Thomas Charles-Edwards considered the methods by which the compiler(s) of this collection organized their material: "the Hibernensis both contains and relies on exegesis to a far greater extent than do such collections as those of Dionysius Exiguus". The compiler, or ‘exegete’ as Charles-Edwards calls him, was interested not only in presenting decisions, but in finding answers to questions on morality; it was the compiler’s own moral preoccupations, as well as his own interpretation of his sources that determined the shape and content of the collection. The compiler’s use of testimonia and exempla to prove a rule sometimes led him to take a ‘dialectical’ approach to legal questions, in which he would present opposing rules on a single topic and attempt some sort of crude reconciliation, though usually this reconciliation is only ever implied. For some scholars, this has qualified Hib as something of a summa discordantium.

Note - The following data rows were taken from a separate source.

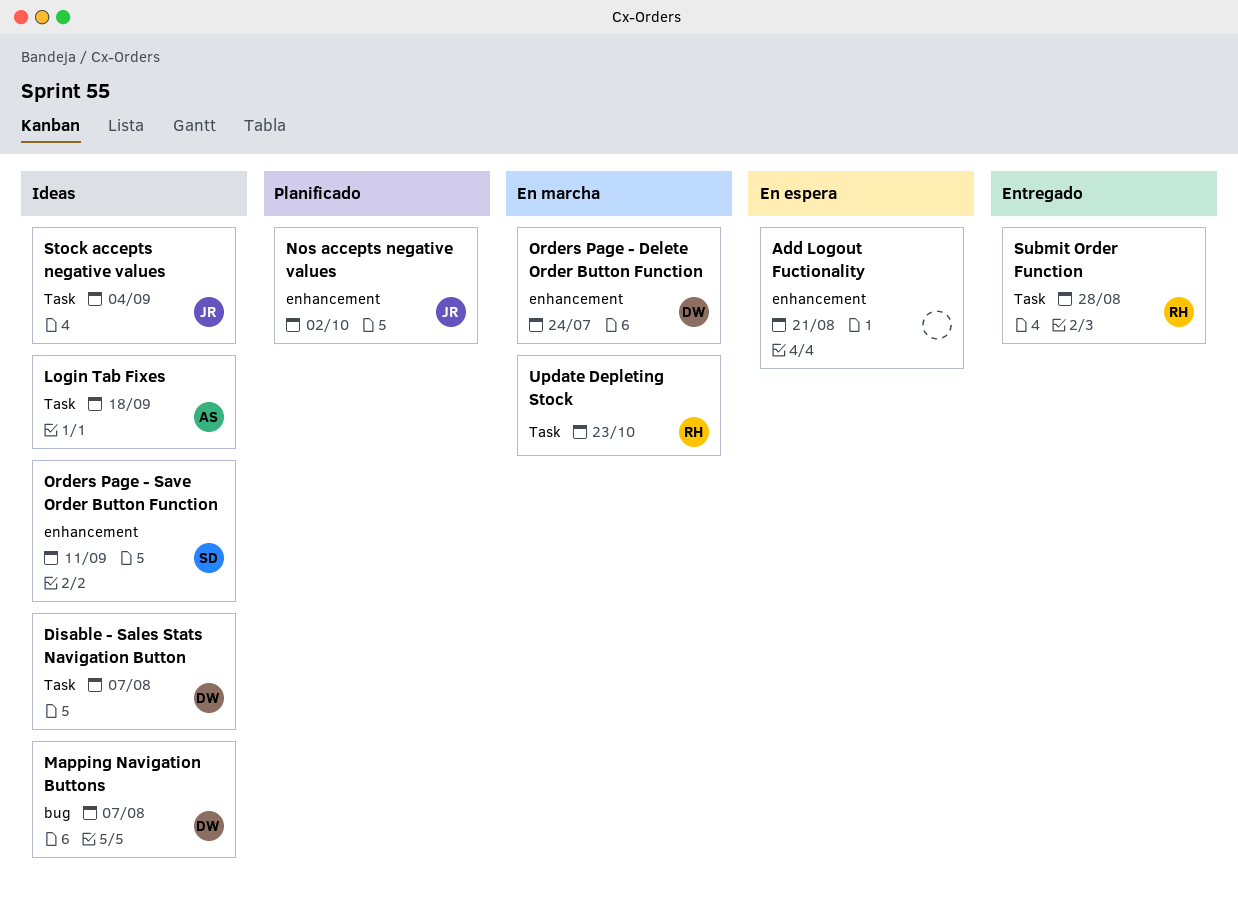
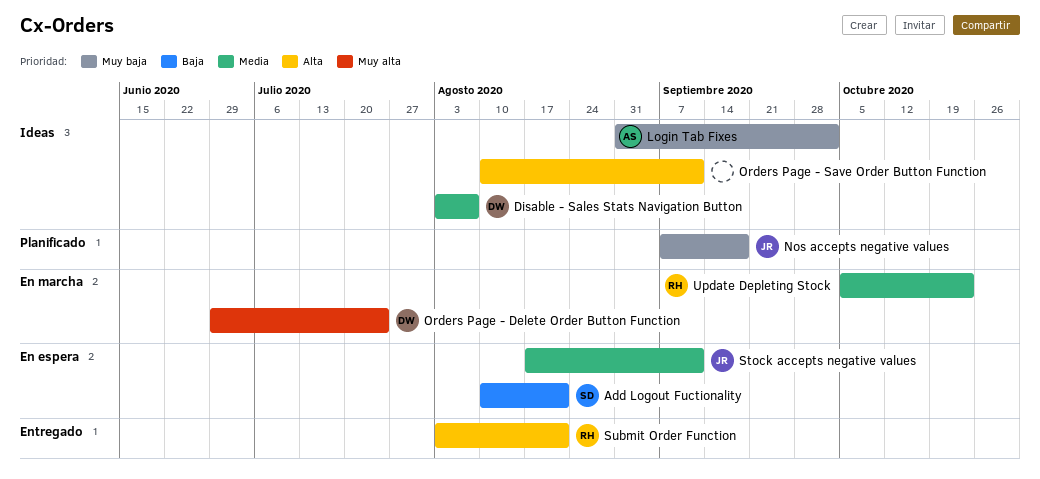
Add Logout Fuctionality, owner: none -> SD
Login Tab Fixes, due: Sep 18 -> Oct 2
Mapping Navigation Buttons: present -> none
Nos accepts negative values, due: Oct 2 -> Sep 18
Orders Page - Save Order Button Function, owner: SD -> none
Stock accepts negative values, status: Ideas -> En espera
Stock accepts negative values, due: Sep 4 -> Sep 11
Submit Order Function, due: Aug 28 -> Aug 21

The exegetical and essaic qualities of Hib were signalled by Gabriel le Bras when he argued that Hib is ‘more than a canonical collection, but a repository of scriptural and patristic texts on discipline, which the author accepted as the principal sources of the law. This characteristic of the Hibernensis quite naturally results in its embracing a much wider domain than the other collections: not only the entire domain of the ecclesiastical institution, but also the realm of the social and spiritual life.’

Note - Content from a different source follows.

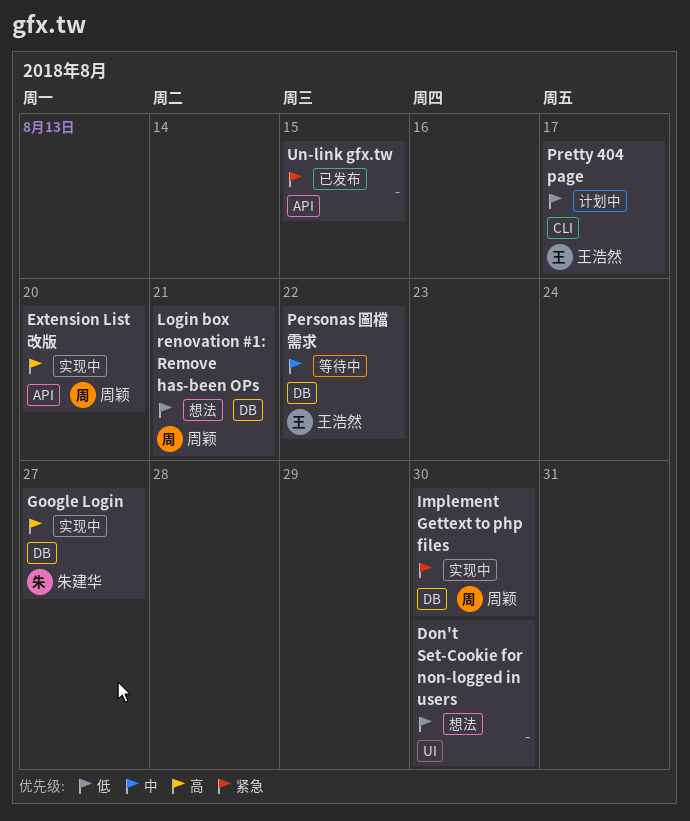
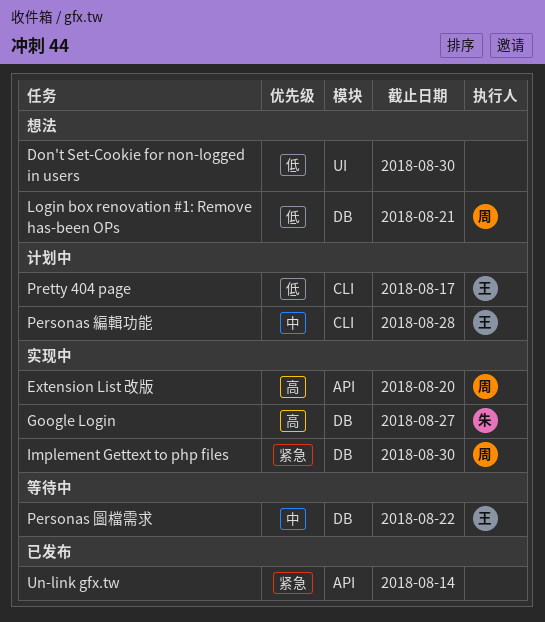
Personas 編輯功能: none -> present
Un-link gfx.tw, due: Aug 15 -> Aug 14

Hib was not the only form of law available in medieval Ireland. A secular law, more commonly known as the Brehon Laws, existed and is often at variance with Hib, although perhaps more surprising is their tendency to overlap.

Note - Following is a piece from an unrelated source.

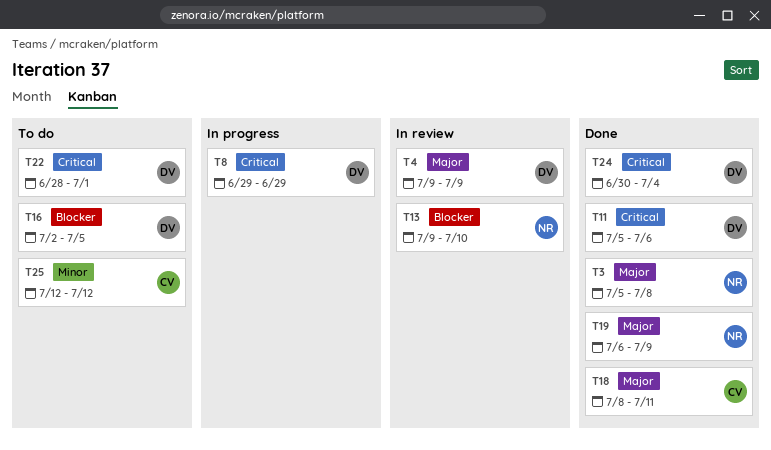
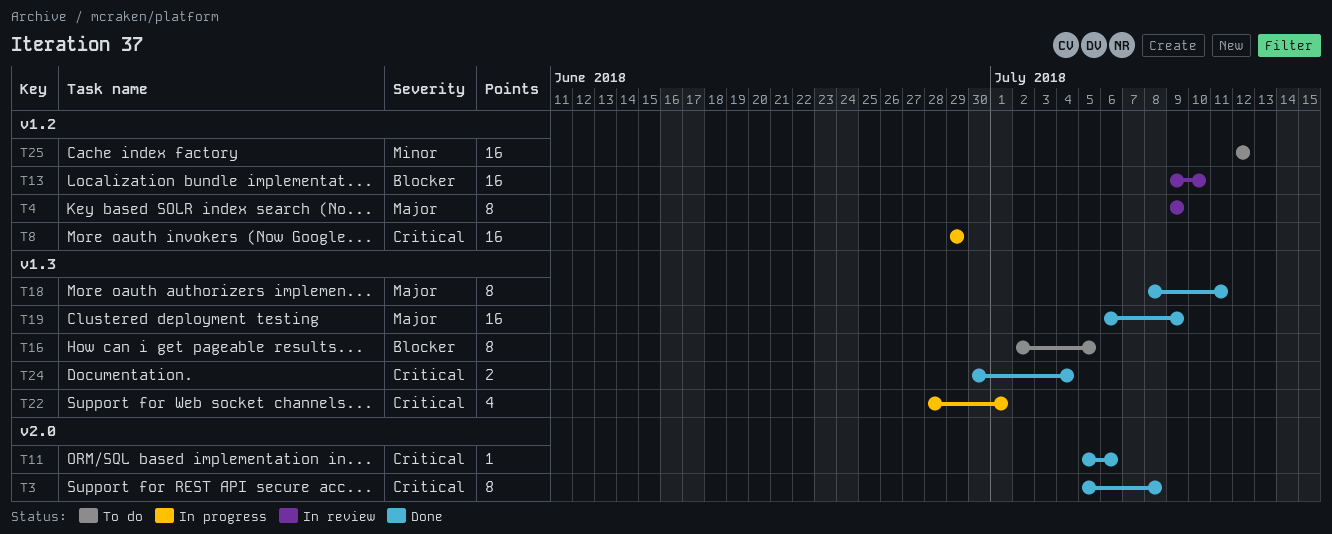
T3, priority: Major -> Critical
T22, status: To do -> In progress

==Sources for the Collection Canonum Hibernensis==
Hib was an attempt to make available diverse authorities for use by Canon Jurists. Among the sources included are:

- the Collectio canonum Turonensis
- collections of Gallic and other Continental canons
- ecclesiastical histories
- a definition by Virgil Maro Grammaticus
- a compusticial tract by Pseudo-Theophilus
- spurious 'Acts' of the council of Caesarea
- several quotes from all but one of the works of Isidore of Seville
- so-called dicta of Saint Patrick.

==Editions==
- Hermann Wasserschleben, Die irische Kanonensammlung (1874, revised 1885). Archive
- Roy Flechner, The Hibernensis: Volume 1. A Study and Edition (2019). Google Books
- Roy Flechner, The Hibernensis: Volume 2. Translation, Commentary, and Indexes (2019). Google Books

==Addenda and Corrigenda to the Editions==

1. Wasserschleben, 1874
  - p. 2 note 12: FOR 2 Timoth. READ 1 Timoth.
  - p. 64 lines 6–7: FOR contrixisse READ constrinxisse
  - p. 105 lines 15–16: FOR angelio READ angelo
  - p. 134 line 3: AFTER Isaac filio suo ADD Isaac servavit hereditatem Iacob. Item: Iacob servavit partem filio suo Ioseph
  - p. 142 lines 22–24: FOR Si debes aliquid fratri non habenti, quod reddat tibi, sume pignus ab eo, et custodi, ut accipias, quod debeas READ Si debet tibi aliquid frater tuus et non habet, quod reddat tibi, sume pignus ab eo, et custodi, ut accipias, quod debet
  - p. 200 line 17: FOR malitia READ malitiam
  - p. 205 line 19: FOR occidisse READ accidisse
  - p. 209 line 13: FOR item in habitu READ item: Debent esse in habitu
  - p. 233 line 12: FOR dicitur ut READ dicitur: tolle calciamenta locus enim in quo et reliqua. Ita et Iosue ut
2. Wasserschleben, 1885
  - p. 47 line 25: FOR evangelico READ evangelio
  - p. 105 line 12: FOR partribus READ patribus
  - p. 112 line 22: FOR Isaac Iacob READ Isaac servavit hereditatem Iacob
  - p. 204 line 2: FOR dicitur ut READ dicitur: tolle calciamenta locus enim in quo et reliqua. Ita et Iosue ut
3. Flechner, 2019
  - p. 206 line 20: ADD cf. Gen. 9:25
  - p. 207 line 1: ADD cf. Gen. 25:6
  - p. 282 line 2: ADD cf. Jerome, Ep. 53 (CSEL 54/1, p. 448)
  - p. 307 line 10: ADD cf. Num. 10:29–32
  - p. 460 line 9: FOR apostolus READ apostolos
  - p. 460 line 15: FOR Hiromonus READ Hironimus / Hieronimus (as in app. crit.)